Beauty queen champions fight against teen pregnancies

Official figures show that Uganda records about 31,500 teenage pregnancies every month—that is more than a thousand every single day. 

Muhoza Trivia. Courtesy photo
By Ranell Dickson Nsereko
Journalists @New Vision
#Muhoza Trivia

Uganda is facing a crisis that often goes unnoticed in the noise of national debates. Teenage pregnancy remains stubbornly high, with one in every four girls aged 15 to 19 already pregnant or a mother. 


This figure has hardly shifted in over a decade, according to the Ministry of Health, and it is reshaping entire communities.


Behind these statistics are young girls whose futures are cut short, and families trapped in cycles of poverty. 


The urgency is undeniable. Official figures show that Uganda records about 31,500 teenage pregnancies every month—that is more than a thousand every single day. 


In districts, like Arua and Bukedea, the numbers are even worse, with more than a third of teenage girls reported to be pregnant. 


Experts warn that teenage pregnancies are fueling Uganda’s high maternal and infant mortality rates: teenagers account for nearly 28 percent of maternal deaths, while babies born to them contribute to 20 percent of infant deaths.


These are not just numbers; they are young lives interrupted. Many teenage mothers drop out of school, either because of stigma or lack of support, and very few return even when policies say they should. In rural communities, the pressure is harsher. Girls are married off early, sometimes as a “solution” to pregnancy, cutting them off from opportunities to study or build independence.


“Many young girls in rural areas are not told they can achieve things on their own,” Ms Muhoza Trivia, Founder, Empowering Mothers in Uganda, a charity organisation says. “They lack proper education, information, and skills. That makes them vulnerable.”

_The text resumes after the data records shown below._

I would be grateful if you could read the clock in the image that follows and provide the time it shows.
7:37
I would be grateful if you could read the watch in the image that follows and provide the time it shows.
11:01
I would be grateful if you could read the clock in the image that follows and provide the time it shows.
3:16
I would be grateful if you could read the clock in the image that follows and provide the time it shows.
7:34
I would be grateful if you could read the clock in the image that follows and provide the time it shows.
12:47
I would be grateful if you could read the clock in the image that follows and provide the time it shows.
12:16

She stresses that real change requires a cultural shift: families and communities must stop normalizing child marriage, and young men must be taught to respect girls rather than exploit them.


Economically, the cost of this crisis is staggering. Studies by the Population Secretariat estimate that households of teenage mothers spent over Sh 1.28 trillion on sexual and reproductive health in 2020 alone.

 
When teenage girls leave school, it is not just a personal loss; it undermines Uganda’s workforce and economy. With nearly two million births to teenage mothers recorded between 2016 and 2020, the country is losing out on the potential of an entire generation.

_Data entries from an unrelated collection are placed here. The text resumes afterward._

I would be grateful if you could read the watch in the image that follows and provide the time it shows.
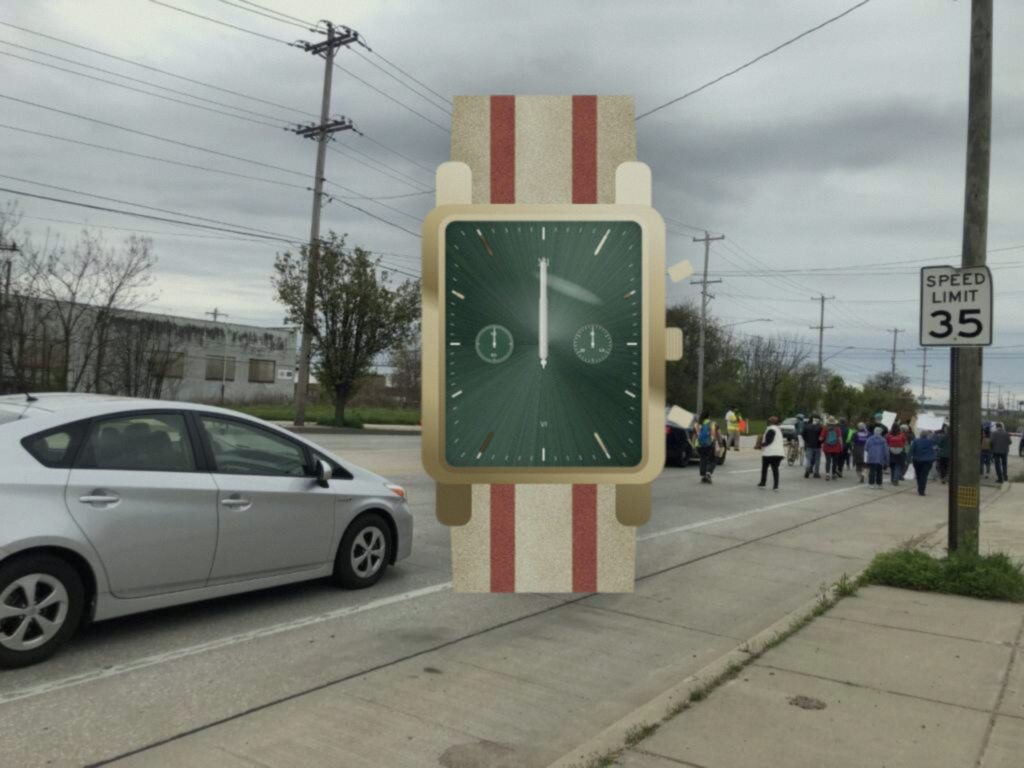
12:00
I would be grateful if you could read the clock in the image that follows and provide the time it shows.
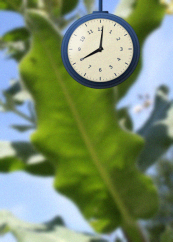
8:01
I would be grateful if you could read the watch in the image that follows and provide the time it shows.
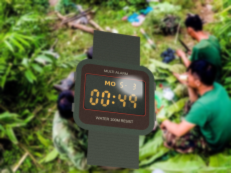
0:49
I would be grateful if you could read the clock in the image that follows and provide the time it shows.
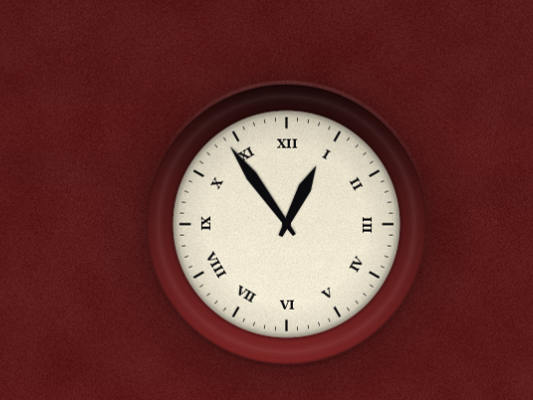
12:54
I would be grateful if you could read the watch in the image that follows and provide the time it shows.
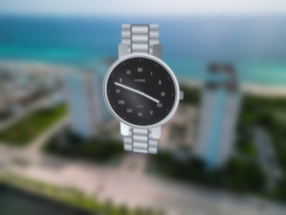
3:48
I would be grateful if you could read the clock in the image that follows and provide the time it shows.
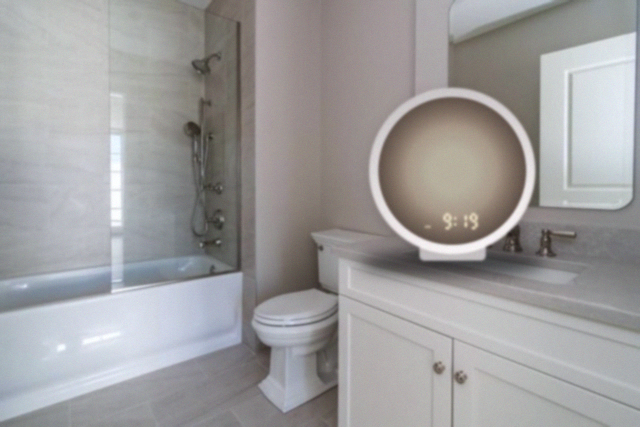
9:19
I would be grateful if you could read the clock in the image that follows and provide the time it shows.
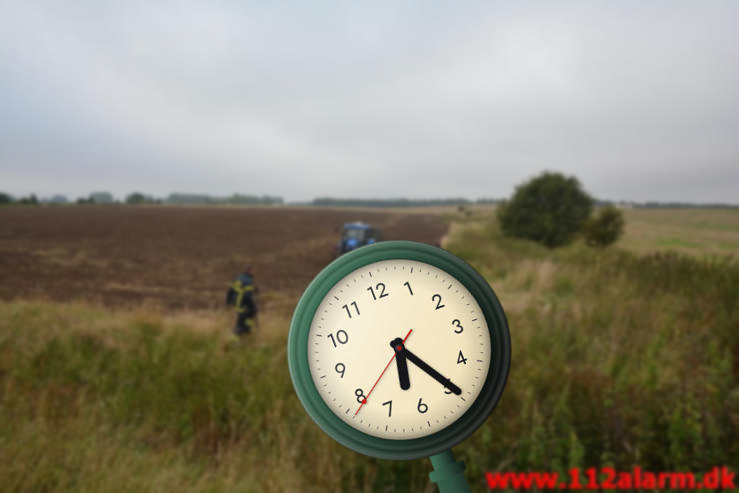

Yet amidst this grim reality, Muhoza says: “Education is crucial, but it’s not enough,” she insists. “We must teach resilience and confidence, and make sure these girls know they are not alone.”


Ms Muhoza also, a Miss Uganda contestant, says support for teenage and single mothers should come from home.

 
“Home should be a place of refuge,” she explains. “But what I see is many girls being chased out by their parents or guardians. They end up in unsafe relationships or on the streets, and the cycle of vulnerability deepens. If we truly want to tackle teenage pregnancies, we need families to stand by their daughters, not cast them out.”

 
Her appeal is not simply emotional—it is grounded in the evidence she has gathered through her charity. Many of the young mothers Empowering Mothers Uganda supports arrive with no financial backing, no shelter, and no access to healthcare. “Once a girl is rejected at home, she has nowhere to go,” Muhoza says. “And that’s how we see some of them having multiple pregnancies before they are even 20. Family acceptance is the first step toward breaking that cycle.”

 
She calls for a mindset shift in Ugandan communities, where stigma continues to surround early motherhood. “We must learn to see these girls not as failures, but as children who need protection and guidance. If the family provides emotional and practical support, the girl has a chance to return to school, to learn a skill, and to build a future.”

 
She challenges Ugandans to rethink their responses. “We must choose compassion over condemnation,” Muhoza concludes.